Caracterización bioquímica y funcional de la proteína MnmE de Escherichia coli, una proteína esencial implicada en la modificación de los tRNAs.

  1. Martínez Vicente, Marta
Supervised by:
  1. M. Eugenia Armengod González Director

Defence university: Universitat de València

Fecha de defensa: 19 May 2005

Committee:
  1. Javier Cervera Miralles Chair
  2. Lola Peñarrubia Blasco Secretary
  3. Jesús Mingorance Cruz Committee member
  4. Agustín Vioque Peña Committee member
  5. Fernando Rojo de Castro Committee member

Type: Thesis

Teseo: 103258 DIALNET lock_openTDX editor

Abstract

The Escherichia coli MnmE protein is a high evolutionarily conserved protein with GTPase activity. MnmE has a molecular mass of 50 kDa and is organized as a multidomain protein consisting of an ~220 amino acid N-terminal domain, a middle GTPase domain of about 160 residues, and a ~75 amino acid C-terminal domain, wich contains the only cysteine residue present in the protein.
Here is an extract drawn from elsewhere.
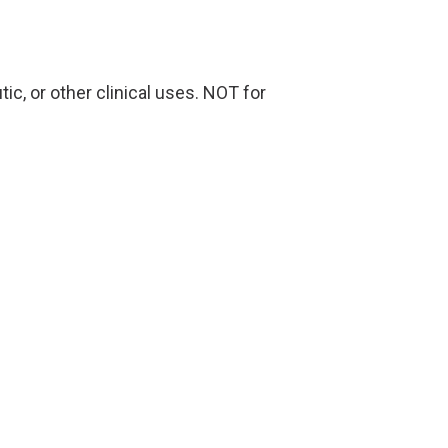
ic, or other clinical uses. NOT for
MnmE exhibits a very high intrinsic GTPase activity rate and low affinity for GTP and GDP and it can form self-assemblies, these unusual biochemical properties differs extensively MnmE from regulatory GTPase proteins such Ras. In vitro, the GTPase cycle works without any additional factor such GAPs or GEFs. The isolated GTPase domain roughly conserves the guanine binding and GTPase activities of intact MnmE molecule and strinkingly doesnt present any inserted activation subdomain. MnmE is a new example of a GTPase protein that follows an alternative activation mechanism without an arginine finger. MnmE is involved in the modification of the uridine at the wobble position of certain tRNAs. In this work we examine the biochemical and functional consequences of altering amino acid residues within the GTPase and C-terminal domain of MnmE. Our results indicate that the MnmE tRNA modifying function requieres effective hydrolysis of GTP and not only GTP binding as in most of the GTPases. We propose that MnmE uses the conformational change associated with GTP hydrolysis to promote the tRNAs modification reaction, in witch the C-terminal Cys may function as a catalytic residue. We also demonstrate thet point mutations abolishing the tRNA modifying function of MnmE confer synthetic lethality wich stresses the importance of the tRNA modification function in the mRNA decoding process.